*** Begin section ***

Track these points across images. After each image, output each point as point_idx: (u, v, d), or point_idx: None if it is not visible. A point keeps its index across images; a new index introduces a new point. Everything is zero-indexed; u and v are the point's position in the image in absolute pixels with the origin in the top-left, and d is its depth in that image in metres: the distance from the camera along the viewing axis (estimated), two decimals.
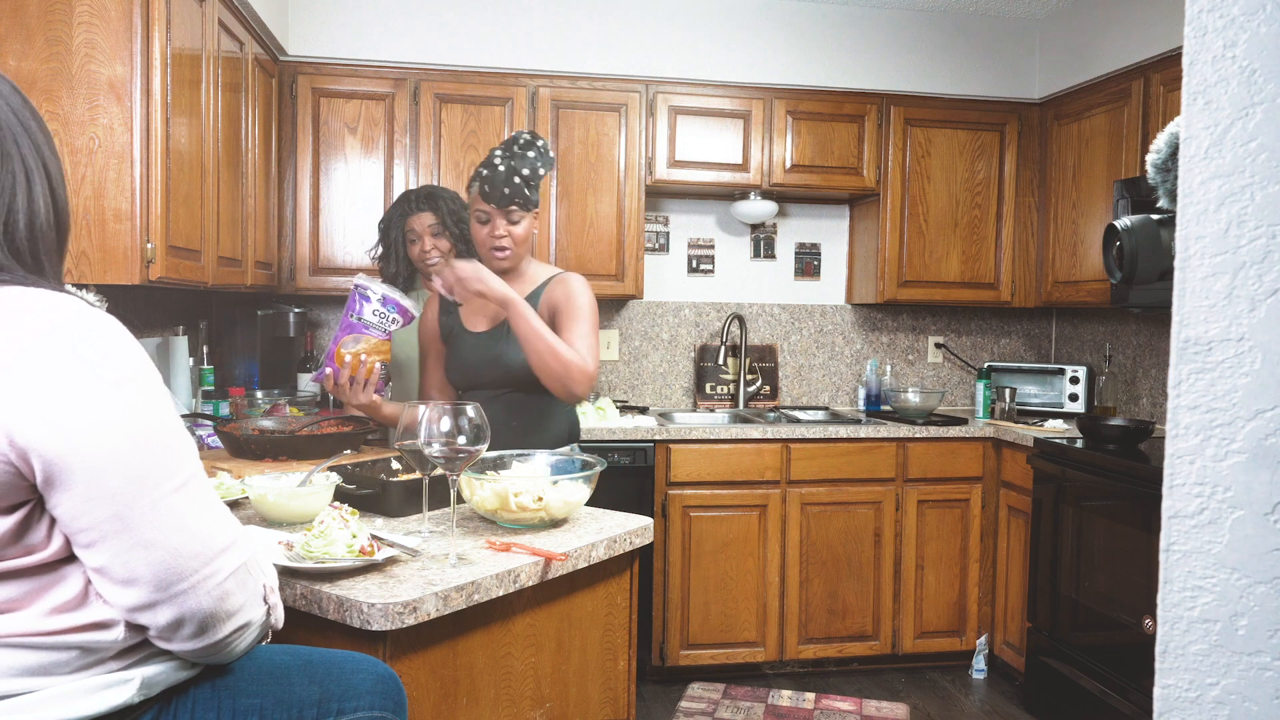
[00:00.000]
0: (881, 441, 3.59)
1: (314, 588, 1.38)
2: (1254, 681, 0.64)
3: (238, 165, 2.87)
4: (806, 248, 4.25)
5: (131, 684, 1.05)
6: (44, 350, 0.95)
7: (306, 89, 3.46)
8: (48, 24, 2.04)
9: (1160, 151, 1.03)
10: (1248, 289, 0.63)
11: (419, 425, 1.53)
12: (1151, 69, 3.34)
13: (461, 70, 3.56)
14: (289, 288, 3.47)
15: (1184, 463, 0.67)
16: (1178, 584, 0.67)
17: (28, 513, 0.98)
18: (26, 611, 0.99)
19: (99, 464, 0.96)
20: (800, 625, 3.57)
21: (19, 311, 0.97)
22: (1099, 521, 2.97)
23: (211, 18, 2.56)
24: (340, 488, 1.83)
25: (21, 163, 1.02)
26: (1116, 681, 2.86)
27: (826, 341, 4.27)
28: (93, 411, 0.95)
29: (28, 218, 1.02)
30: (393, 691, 1.25)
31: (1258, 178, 0.63)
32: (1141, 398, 3.79)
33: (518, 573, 1.52)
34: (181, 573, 1.00)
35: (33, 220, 1.03)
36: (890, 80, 3.90)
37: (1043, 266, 3.97)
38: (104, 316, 1.01)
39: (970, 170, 3.97)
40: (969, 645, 3.71)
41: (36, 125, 1.05)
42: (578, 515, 1.88)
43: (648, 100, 3.69)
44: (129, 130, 2.10)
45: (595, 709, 1.78)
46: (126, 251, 2.12)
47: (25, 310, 0.97)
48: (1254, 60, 0.62)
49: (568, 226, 3.64)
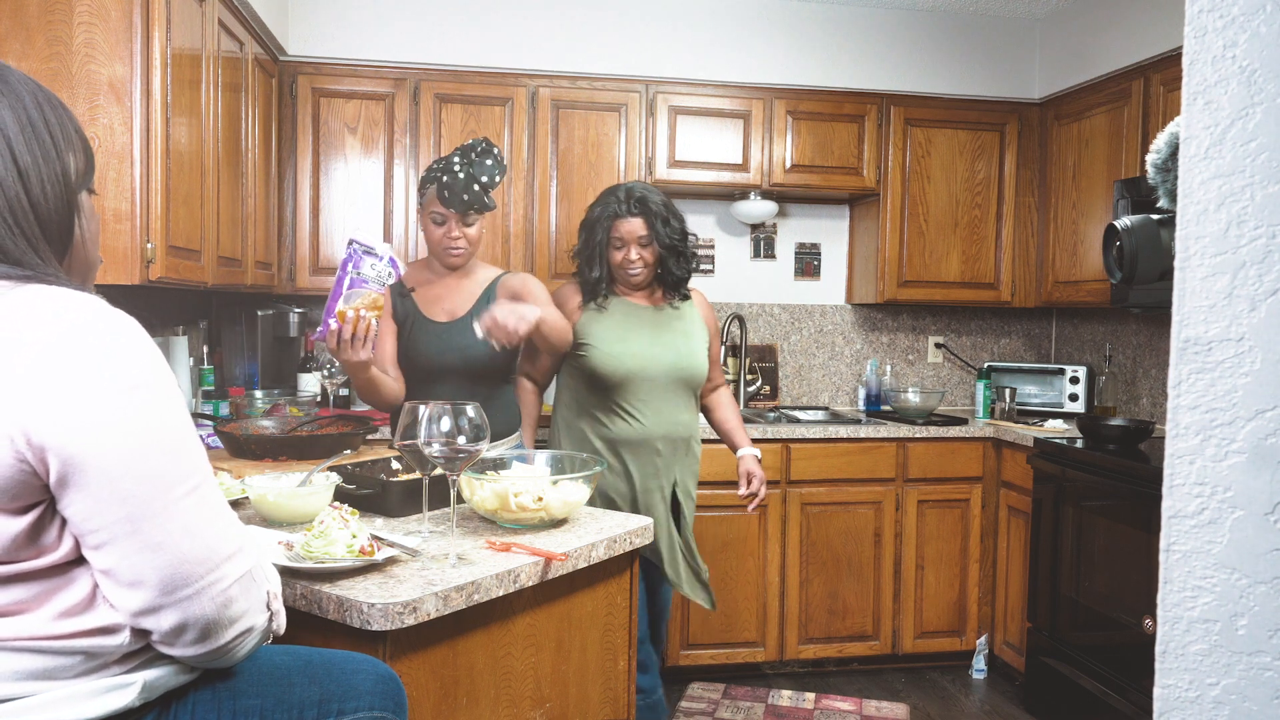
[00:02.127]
0: (881, 441, 3.59)
1: (314, 588, 1.38)
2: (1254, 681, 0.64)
3: (238, 165, 2.87)
4: (806, 248, 4.25)
5: (133, 687, 1.05)
6: (65, 350, 0.95)
7: (306, 89, 3.46)
8: (48, 24, 2.03)
9: (1160, 151, 1.03)
10: (1248, 289, 0.63)
11: (419, 425, 1.53)
12: (1151, 69, 3.34)
13: (461, 70, 3.56)
14: (289, 288, 3.47)
15: (1184, 463, 0.67)
16: (1178, 584, 0.67)
17: (40, 514, 0.98)
18: (35, 614, 1.00)
19: (113, 465, 0.96)
20: (800, 625, 3.57)
21: (42, 310, 0.97)
22: (1099, 521, 2.97)
23: (211, 18, 2.56)
24: (340, 488, 1.83)
25: None
26: (1116, 681, 2.86)
27: (826, 341, 4.27)
28: (110, 412, 0.96)
29: (9, 212, 1.01)
30: (393, 692, 1.25)
31: (1258, 178, 0.63)
32: (1141, 398, 3.79)
33: (518, 573, 1.52)
34: (187, 578, 1.00)
35: (14, 215, 1.02)
36: (890, 80, 3.90)
37: (1043, 266, 3.97)
38: (124, 318, 1.01)
39: (970, 170, 3.97)
40: (969, 645, 3.71)
41: (12, 118, 1.03)
42: (578, 515, 1.88)
43: (648, 100, 3.69)
44: (129, 130, 2.10)
45: (595, 709, 1.78)
46: (126, 251, 2.12)
47: (48, 310, 0.97)
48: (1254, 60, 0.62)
49: (568, 226, 3.64)
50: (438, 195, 2.37)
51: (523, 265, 3.60)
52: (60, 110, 1.09)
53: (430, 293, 2.49)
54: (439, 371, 2.42)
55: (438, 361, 2.41)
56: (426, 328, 2.44)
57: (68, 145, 1.08)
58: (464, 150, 2.40)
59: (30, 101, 1.05)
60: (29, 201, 1.03)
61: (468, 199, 2.35)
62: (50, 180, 1.05)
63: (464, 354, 2.41)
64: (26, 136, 1.03)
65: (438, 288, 2.49)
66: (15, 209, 1.02)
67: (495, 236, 3.59)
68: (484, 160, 2.39)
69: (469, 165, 2.37)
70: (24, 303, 0.98)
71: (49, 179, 1.05)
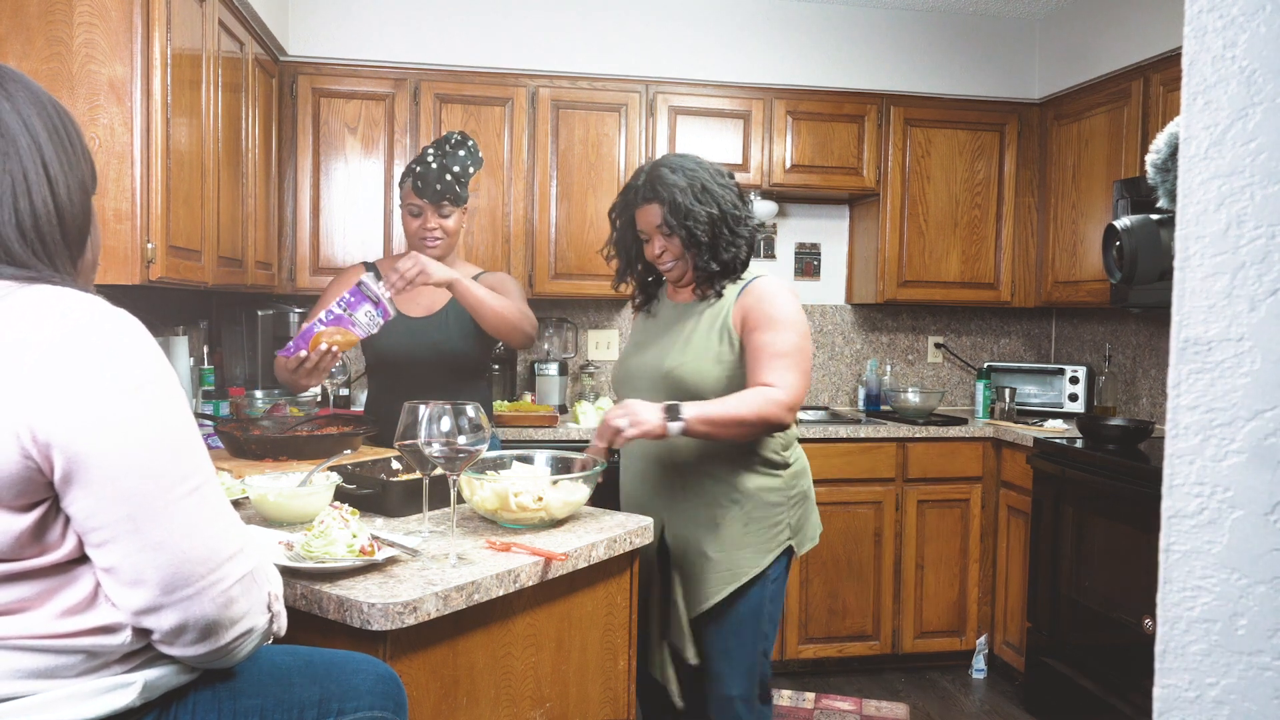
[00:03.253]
0: (881, 441, 3.59)
1: (314, 588, 1.38)
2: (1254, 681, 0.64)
3: (238, 165, 2.87)
4: (806, 248, 4.25)
5: (134, 687, 1.05)
6: (69, 348, 0.96)
7: (306, 89, 3.46)
8: (48, 24, 2.03)
9: (1160, 151, 1.03)
10: (1248, 289, 0.63)
11: (419, 425, 1.53)
12: (1151, 69, 3.34)
13: (461, 70, 3.56)
14: (289, 288, 3.47)
15: (1184, 463, 0.67)
16: (1178, 584, 0.67)
17: (45, 511, 0.99)
18: (37, 612, 1.00)
19: (116, 463, 0.97)
20: (800, 625, 3.57)
21: (47, 310, 0.98)
22: (1099, 521, 2.97)
23: (211, 18, 2.56)
24: (340, 488, 1.83)
25: (19, 163, 1.03)
26: (1116, 681, 2.86)
27: (826, 341, 4.27)
28: (113, 410, 0.97)
29: (31, 219, 1.04)
30: (393, 691, 1.25)
31: (1258, 178, 0.63)
32: (1141, 398, 3.79)
33: (518, 573, 1.52)
34: (188, 577, 1.01)
35: (36, 221, 1.04)
36: (890, 80, 3.90)
37: (1042, 266, 3.97)
38: (128, 318, 1.03)
39: (970, 170, 3.97)
40: (969, 645, 3.71)
41: (41, 124, 1.05)
42: (578, 515, 1.88)
43: (648, 100, 3.69)
44: (129, 130, 2.10)
45: (595, 709, 1.78)
46: (126, 251, 2.12)
47: (53, 309, 0.99)
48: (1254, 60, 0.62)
49: (568, 227, 3.64)
50: (412, 187, 2.43)
51: (523, 265, 3.60)
52: (72, 119, 1.11)
53: (420, 288, 2.48)
54: (409, 365, 2.45)
55: (408, 356, 2.44)
56: (400, 322, 2.43)
57: (83, 154, 1.11)
58: (439, 143, 2.45)
59: (52, 110, 1.08)
60: (55, 207, 1.06)
61: (440, 189, 2.39)
62: (75, 188, 1.09)
63: (436, 349, 2.45)
64: (55, 145, 1.07)
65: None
66: (39, 215, 1.04)
67: (495, 236, 3.59)
68: (457, 151, 2.43)
69: (442, 156, 2.42)
70: (30, 303, 0.99)
71: (74, 187, 1.08)
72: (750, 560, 2.05)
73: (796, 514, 2.12)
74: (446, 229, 2.45)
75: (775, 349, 1.97)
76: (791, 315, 2.01)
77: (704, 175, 2.04)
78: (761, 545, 2.06)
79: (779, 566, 2.09)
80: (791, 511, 2.10)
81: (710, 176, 2.04)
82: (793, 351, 1.97)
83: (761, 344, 1.98)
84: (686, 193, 2.00)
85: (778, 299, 2.02)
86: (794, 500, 2.11)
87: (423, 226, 2.44)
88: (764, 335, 1.98)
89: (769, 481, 2.07)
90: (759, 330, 1.99)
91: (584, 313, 4.04)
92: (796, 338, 1.99)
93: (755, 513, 2.06)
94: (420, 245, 2.46)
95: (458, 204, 2.45)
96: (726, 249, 2.04)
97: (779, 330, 1.98)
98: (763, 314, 2.00)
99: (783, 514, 2.08)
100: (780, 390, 1.93)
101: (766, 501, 2.07)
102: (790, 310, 2.01)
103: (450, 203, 2.43)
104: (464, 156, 2.43)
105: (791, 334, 1.98)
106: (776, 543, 2.08)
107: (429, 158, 2.42)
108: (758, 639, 2.09)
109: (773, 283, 2.07)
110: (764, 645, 2.10)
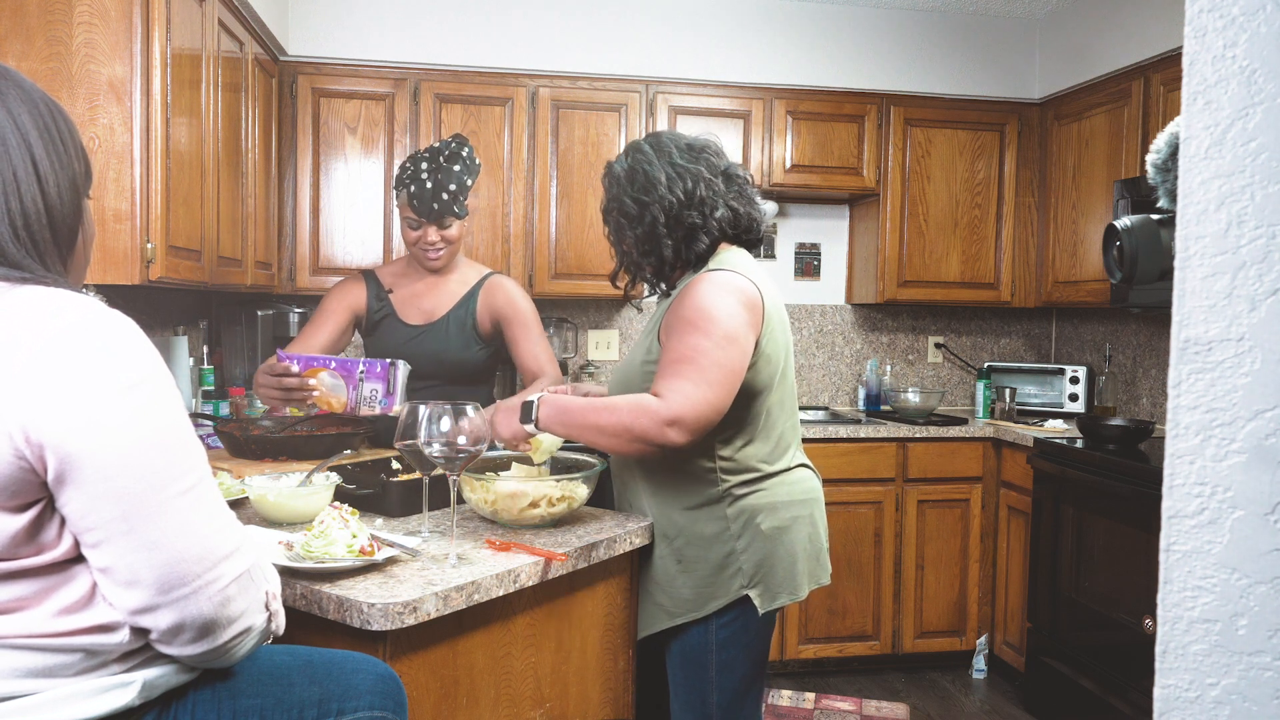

*** End section ***

Activity: From the material above, reproduce everything verbatim except the pictures.

Solution:
Track these points across images. After each image, output each point as point_idx: (u, v, d), or point_idx: None if it is not visible. A point keeps its index across images; a new index introduces a new point. Everything is zero-indexed; u and v are the point's position in the image in absolute pixels with the origin in the top-left, and d is its depth in that image in metres: the distance from the camera along the viewing axis (estimated), two decimals.
[00:00.000]
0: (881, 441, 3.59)
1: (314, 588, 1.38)
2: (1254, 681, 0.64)
3: (238, 165, 2.87)
4: (806, 248, 4.25)
5: (131, 684, 1.05)
6: (44, 350, 0.95)
7: (306, 89, 3.46)
8: (48, 24, 2.04)
9: (1160, 151, 1.03)
10: (1248, 289, 0.63)
11: (419, 425, 1.53)
12: (1151, 69, 3.34)
13: (461, 70, 3.56)
14: (289, 288, 3.47)
15: (1184, 463, 0.67)
16: (1178, 584, 0.67)
17: (28, 513, 0.98)
18: (26, 611, 0.99)
19: (99, 464, 0.96)
20: (800, 625, 3.57)
21: (19, 311, 0.97)
22: (1099, 521, 2.97)
23: (211, 18, 2.56)
24: (340, 488, 1.83)
25: (21, 163, 1.02)
26: (1116, 681, 2.86)
27: (826, 341, 4.27)
28: (93, 411, 0.95)
29: (28, 218, 1.02)
30: (393, 691, 1.25)
31: (1258, 178, 0.63)
32: (1141, 398, 3.79)
33: (518, 573, 1.52)
34: (181, 573, 1.00)
35: (33, 220, 1.03)
36: (890, 80, 3.90)
37: (1043, 266, 3.97)
38: (104, 316, 1.01)
39: (970, 170, 3.97)
40: (969, 645, 3.71)
41: (36, 125, 1.05)
42: (578, 515, 1.88)
43: (648, 100, 3.69)
44: (129, 130, 2.10)
45: (595, 709, 1.78)
46: (126, 251, 2.12)
47: (25, 310, 0.97)
48: (1254, 60, 0.62)
49: (568, 226, 3.64)
[00:02.127]
0: (881, 441, 3.59)
1: (314, 588, 1.38)
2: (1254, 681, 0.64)
3: (238, 165, 2.87)
4: (806, 248, 4.25)
5: (133, 687, 1.05)
6: (65, 350, 0.95)
7: (306, 89, 3.46)
8: (48, 24, 2.03)
9: (1160, 151, 1.03)
10: (1248, 289, 0.63)
11: (419, 425, 1.53)
12: (1151, 69, 3.34)
13: (461, 70, 3.56)
14: (289, 288, 3.47)
15: (1184, 463, 0.67)
16: (1178, 584, 0.67)
17: (40, 514, 0.98)
18: (35, 614, 1.00)
19: (113, 465, 0.96)
20: (800, 625, 3.57)
21: (42, 310, 0.97)
22: (1099, 521, 2.97)
23: (211, 18, 2.56)
24: (340, 488, 1.83)
25: None
26: (1116, 681, 2.86)
27: (826, 341, 4.27)
28: (110, 412, 0.96)
29: (9, 212, 1.01)
30: (393, 692, 1.25)
31: (1258, 178, 0.63)
32: (1141, 398, 3.79)
33: (518, 573, 1.52)
34: (187, 578, 1.00)
35: (14, 215, 1.02)
36: (890, 80, 3.90)
37: (1043, 266, 3.97)
38: (124, 318, 1.01)
39: (970, 170, 3.97)
40: (969, 645, 3.71)
41: (12, 118, 1.03)
42: (578, 515, 1.88)
43: (648, 100, 3.69)
44: (129, 130, 2.10)
45: (595, 709, 1.78)
46: (126, 251, 2.12)
47: (48, 310, 0.97)
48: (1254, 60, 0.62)
49: (568, 226, 3.64)
50: (438, 195, 2.37)
51: (523, 265, 3.60)
52: (60, 110, 1.09)
53: (430, 293, 2.49)
54: (439, 371, 2.42)
55: (438, 361, 2.41)
56: (426, 328, 2.44)
57: (68, 145, 1.08)
58: (464, 150, 2.40)
59: (30, 101, 1.05)
60: (29, 201, 1.03)
61: (468, 199, 2.35)
62: (50, 180, 1.05)
63: (464, 354, 2.41)
64: (26, 136, 1.03)
65: (438, 288, 2.49)
66: (15, 209, 1.02)
67: (495, 236, 3.59)
68: (484, 160, 2.39)
69: (469, 165, 2.37)
70: (24, 303, 0.98)
71: (49, 179, 1.05)
[00:03.253]
0: (881, 441, 3.59)
1: (314, 588, 1.38)
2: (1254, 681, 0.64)
3: (238, 165, 2.87)
4: (806, 248, 4.25)
5: (134, 687, 1.05)
6: (69, 348, 0.96)
7: (306, 89, 3.46)
8: (48, 24, 2.03)
9: (1160, 151, 1.03)
10: (1248, 289, 0.63)
11: (419, 425, 1.53)
12: (1151, 69, 3.34)
13: (461, 70, 3.56)
14: (289, 288, 3.47)
15: (1184, 463, 0.67)
16: (1178, 584, 0.67)
17: (45, 511, 0.99)
18: (37, 612, 1.00)
19: (116, 463, 0.97)
20: (800, 625, 3.57)
21: (47, 310, 0.98)
22: (1099, 521, 2.97)
23: (211, 18, 2.56)
24: (340, 488, 1.83)
25: (19, 163, 1.03)
26: (1116, 681, 2.86)
27: (826, 341, 4.27)
28: (113, 410, 0.97)
29: (31, 219, 1.04)
30: (393, 691, 1.25)
31: (1258, 178, 0.63)
32: (1141, 398, 3.79)
33: (518, 573, 1.52)
34: (188, 577, 1.01)
35: (36, 221, 1.04)
36: (890, 80, 3.90)
37: (1042, 266, 3.97)
38: (128, 318, 1.03)
39: (970, 170, 3.97)
40: (969, 645, 3.71)
41: (41, 124, 1.05)
42: (578, 515, 1.88)
43: (648, 100, 3.69)
44: (129, 130, 2.10)
45: (595, 709, 1.78)
46: (126, 251, 2.12)
47: (53, 309, 0.99)
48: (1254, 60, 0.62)
49: (568, 227, 3.64)
50: (412, 187, 2.43)
51: (523, 265, 3.60)
52: (72, 119, 1.11)
53: (420, 288, 2.48)
54: (409, 365, 2.45)
55: (408, 356, 2.44)
56: (400, 322, 2.43)
57: (83, 154, 1.11)
58: (439, 143, 2.45)
59: (52, 110, 1.08)
60: (55, 207, 1.06)
61: (440, 189, 2.39)
62: (75, 188, 1.09)
63: (436, 349, 2.45)
64: (55, 145, 1.07)
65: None
66: (39, 215, 1.04)
67: (495, 236, 3.59)
68: (457, 151, 2.43)
69: (442, 156, 2.42)
70: (30, 303, 0.99)
71: (74, 187, 1.08)
72: (750, 560, 2.05)
73: (796, 514, 2.12)
74: (446, 229, 2.45)
75: (775, 349, 1.97)
76: (791, 315, 2.01)
77: (704, 175, 2.04)
78: (761, 545, 2.06)
79: (779, 566, 2.09)
80: (791, 511, 2.10)
81: (710, 176, 2.04)
82: (793, 351, 1.97)
83: (761, 344, 1.98)
84: (686, 193, 2.00)
85: (778, 299, 2.02)
86: (794, 500, 2.11)
87: (423, 226, 2.44)
88: (764, 335, 1.98)
89: (769, 481, 2.07)
90: (759, 330, 1.99)
91: (584, 313, 4.04)
92: (796, 338, 1.99)
93: (755, 513, 2.06)
94: (420, 245, 2.46)
95: (458, 204, 2.45)
96: (726, 249, 2.04)
97: (779, 330, 1.98)
98: (763, 314, 2.00)
99: (783, 514, 2.08)
100: (780, 390, 1.93)
101: (766, 501, 2.07)
102: (790, 310, 2.01)
103: (450, 203, 2.43)
104: (464, 156, 2.43)
105: (791, 334, 1.98)
106: (776, 543, 2.08)
107: (429, 158, 2.42)
108: (758, 639, 2.09)
109: (773, 283, 2.07)
110: (764, 645, 2.10)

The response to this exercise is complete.